__Texte__:
§ §

Si le vote se passait dans ces conditions, le gouvernement qui sortirait des urnes serait donc dirigé par Nidaa Tounes. Trois orientations sont imaginables pour ce parti :
• soit se limiter à récupérer un nombre croissant d’anciens du parti de Ben Ali,
• soit revenir à son jeu d’alliances précédent en renouant avec les partis du centre dont il s’est éloigné récemment (16),
• soit être le pivot d’une large coalition incluant Ennahdha (17), solution qui semble avoir les faveurs d’une partie au moins des gouvernements occidentaux.
Quelle que soit la formule retenue, Nidaa Tounes et les grandes puissances considèrent la période ouverte fin 2010 comme une simple parenthèse qu’il conviendrait aujourd’hui de refermer. Les conditions leur semblent réunies pour une stabilisation néolibérale de la Tunisie, débarrassée de ses aspects dictatoriaux et mafieux de l’époque Ben Ali.
Reste à savoir si celles et ceux qui ont été les forces motrices de la révolution seront en capacité de se mobiliser efficacement contre une telle politique qui n’apporte aucune réponse à deux des principaux mots d’ordre de la révolution de 2011 : la justice sociale et la dignité.

§ §

__Consigne__: D'après le texte sur la Tunisie, quels sont les deux mots d'ordre de la révolution de 2011 auxquels la politique décrite n'apporte aucune réponse ?

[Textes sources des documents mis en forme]
§ §

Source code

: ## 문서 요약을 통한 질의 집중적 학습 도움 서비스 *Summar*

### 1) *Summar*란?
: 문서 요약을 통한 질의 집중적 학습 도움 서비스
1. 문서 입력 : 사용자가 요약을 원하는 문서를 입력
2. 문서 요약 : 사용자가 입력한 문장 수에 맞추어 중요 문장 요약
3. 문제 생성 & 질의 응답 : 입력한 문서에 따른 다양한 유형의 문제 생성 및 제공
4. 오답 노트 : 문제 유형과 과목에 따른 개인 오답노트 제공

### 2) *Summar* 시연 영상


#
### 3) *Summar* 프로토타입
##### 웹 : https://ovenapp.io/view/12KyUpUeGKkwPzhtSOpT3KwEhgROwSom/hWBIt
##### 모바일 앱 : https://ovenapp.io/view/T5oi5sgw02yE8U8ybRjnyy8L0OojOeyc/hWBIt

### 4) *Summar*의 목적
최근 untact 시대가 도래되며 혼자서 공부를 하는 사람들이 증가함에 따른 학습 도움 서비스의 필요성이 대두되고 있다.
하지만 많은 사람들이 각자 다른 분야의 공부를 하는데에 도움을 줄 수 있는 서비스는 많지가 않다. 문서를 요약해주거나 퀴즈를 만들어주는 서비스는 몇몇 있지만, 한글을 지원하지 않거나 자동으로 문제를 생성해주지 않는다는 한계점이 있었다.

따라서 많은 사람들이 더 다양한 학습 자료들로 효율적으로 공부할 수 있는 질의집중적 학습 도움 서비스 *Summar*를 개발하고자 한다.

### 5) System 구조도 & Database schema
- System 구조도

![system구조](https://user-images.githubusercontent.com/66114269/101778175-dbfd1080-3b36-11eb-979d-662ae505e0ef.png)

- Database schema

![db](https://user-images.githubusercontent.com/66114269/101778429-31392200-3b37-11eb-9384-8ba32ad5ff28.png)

§ §

__Corrigé de l'exercice__: La justice sociale et la dignité.